Esercizio 1
Traduci in inglese questa frase del brano sulla Damnatio Memoriae: "La Damnatio Memoriae venne inflitta, nel corso della storia romana, ad una serie di personaggi, tra cui Marco Antonio, Nerone, Geta e Massenzio."
Esercizio 2
Prosegui il brano sulla Damnatio Memoriae dopo la sua ultima frase.

+++ Brano proposto

La Damnatio Memoriae era una condanna inflitta dal Senato dell’antica Roma nei confronti di nemici di stato e traditori, che prevedeva la completa cancellazione e rimozione di tutte le tracce dell’esistenza di una persona da archivi, registri, iscrizioni pubbliche, ritratti e monete. La Damnatio Memoriae venne inflitta, nel corso della storia romana, ad una serie di personaggi, tra cui Marco Antonio, Nerone, Geta e Massenzio.
Si trattava di una delle peggiori punizioni per un cittadino, dal momento che il popolo romano viveva per la realizzazione di opere che potessero essere ricordate dai posteri, e la condanna ad essere dimenticati dopo la morte rappresentava una delle paure più grandi dell’uomo romano.

++++++
+++ Blocco dati

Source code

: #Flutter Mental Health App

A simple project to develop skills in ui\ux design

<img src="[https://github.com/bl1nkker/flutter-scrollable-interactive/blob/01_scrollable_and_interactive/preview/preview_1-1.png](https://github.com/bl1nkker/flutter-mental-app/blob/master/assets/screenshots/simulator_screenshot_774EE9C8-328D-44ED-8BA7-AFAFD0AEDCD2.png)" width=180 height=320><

++++++

Soluzione 1
In the course of Roman history, the Damnatio Memoriae was imposed on a number of figures, including Mark Antony, Nero, Geta and Maxentius.

Soluzione 2
La condanna alla Damnatio Memoriae
Gli uomini romani vivevano per realizzare delle gesta e delle opere che sarebbero state ricordate dalle generazioni successive. Si dice infatti che l’uomo romano vivesse “Ut nome suum posteritati traditus sit” ovvero per realizzare delle azioni “affinché il proprio nome fosse tramandato dai posteri “. L’uomo romano teneva quindi la morte, che veniva considerata come l’annientamento definitivo di una persona, ma soprattutto l’oblìo, come ci conferma anche Seneca (Epistulae Morales 77.5).
La pena veniva inflitta prevalentemente a due categorie di persone: i nemici dello Stato, gli “Hostes”, e i traditori, e in generale a tutte quelle persone che venivano considerate un nemico pubblico. La pena veniva inflitta esclusivamente dal Senato romano il quale, dopo un rapido processo e dopo una votazione a maggioranza, dichiarava dapprima l’imputato indegno, “indignus” di essere ricordato, e poi comminava ufficialmente la Damnatio Memoriae .
Nella gran parte dei casi, questa pena venne applicata dopo la morte, ma tecnicamente poteva anche essere inflitta anche durante la vita del cittadino.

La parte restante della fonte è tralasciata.